====== Ausgewählter Auszug ======
10. Mai 2021, von Cornelia Tautenhahn
Was die digitale Transformation für die Fitnessbranche leisten kann
Philipp Roesch-Schlanderer, CEO von EGYM über die Kundenbedürfnisse in Sachen Digitalisierung und seine Vision für die Fitnessbranche.
In Zukunft könnte gelten: Kein Erfolg ohne ein sinnvolles digitales Angebot mit der entsprechenden Infrastruktur. Denn ohne Investitionen in die Digitalisierung könnten vielen Studios langfristig wirtschaftliche Einbußen drohen. Für EGYM begann die Digitalisierung der Fitnessbranche im Jahr 2010, inzwischen ist daraus ein internationales Unternehmen mit mehr als 350 Mitarbeitern geworden. Gründer und CEO Philipp Roesch-Schlanderer hat eine klare Vision für digitale Erfolgsstrategien und die Fitnessbranche von morgen.
FIBO: Was sind die größten Treiber für die digitale Transformation der Fitnessbranche?
Philipp Roesch-Schlanderer: Zum einen sind das natürlich die Mitglieder - sie alle haben Smartphones, ihr Leben ist zunehmend digital, selbst modernes Home-Equipment ist vernetzt. Da können die Gyms nicht länger außen vor bleiben, wenn sie nicht abgehängt werden wollen - connected fitness ist ein Megatrend! Dazu kommt steigender Wettbewerbsdruck, denn Digitalisierung ist kein Selbstzweck, sondern ein wichtiger Aspekt für nachhaltigen wirtschaftlichen Erfolg. Und die Betreiber tauschen sich ja untereinander aus. Wer dann links und rechts digitale Erfolgsstorys hört - sinkende Kündigungsquoten, höhere Mitgliederzufriedenheit, mehr Trainingserfolg - der möchte doch nicht länger hintanstehen. Corona hat die Digitalisierung inzwischen deutlich beschleunigt, auch weil für die Mitglieder gesundheitsorientiertes Training enorm wichtig ist und sie einfach sicher gehen wollen, dass ihnen ihr Training etwas bringt.
======
■ **Übungsaufgaben**:
1. Erklären Sie anhand des Auszugs in ein bis drei Sätzen, warum Corona die Digitalisierung der Fitnessbranche laut Philipp Roesch-Schlanderer beschleunigt hat.
2. Fassen Sie den Auszug über die Digitalisierung der Fitnessbranche in zwei Sätzen zusammen.
====== Quelldaten ======
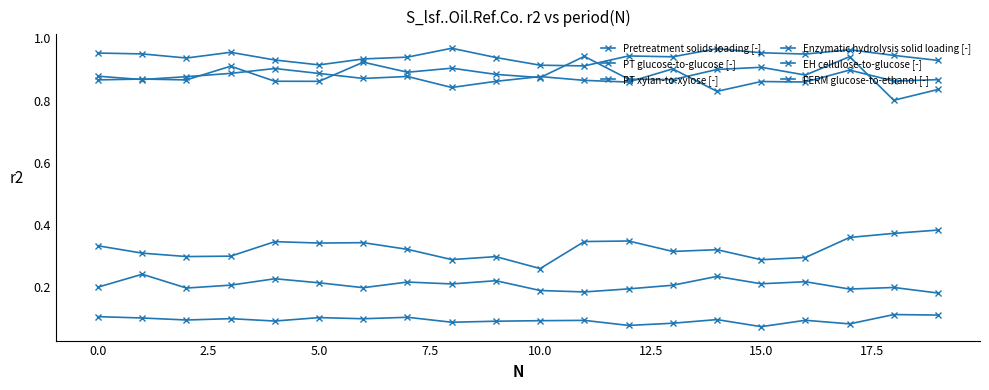

Is this an area chart (filled region under the line)?

No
======
■ **Lösungen**:
1. Corona hat die Digitalisierung beschleunigt, auch weil gesundheitsorientiertes Training für die Mitglieder enorm wichtig ist. Zudem wollen die Mitglieder sicher gehen, dass ihnen ihr Training etwas bringt.

2. Künftig könnte es in der Fitnessbranche ohne sinnvolles digitales Angebot keinen Erfolg mehr geben, und EGYM, das 2010 mit der Digitalisierung der Branche begann, ist inzwischen ein internationales Unternehmen mit mehr als 350 Mitarbeitern. Als Treiber der digitalen Transformation nennt CEO Philipp Roesch-Schlanderer die zunehmend digital lebenden Mitglieder, den steigenden Wettbewerbsdruck und den Austausch der Betreiber über digitale Erfolgsstorys, wobei Corona die Entwicklung deutlich beschleunigt hat.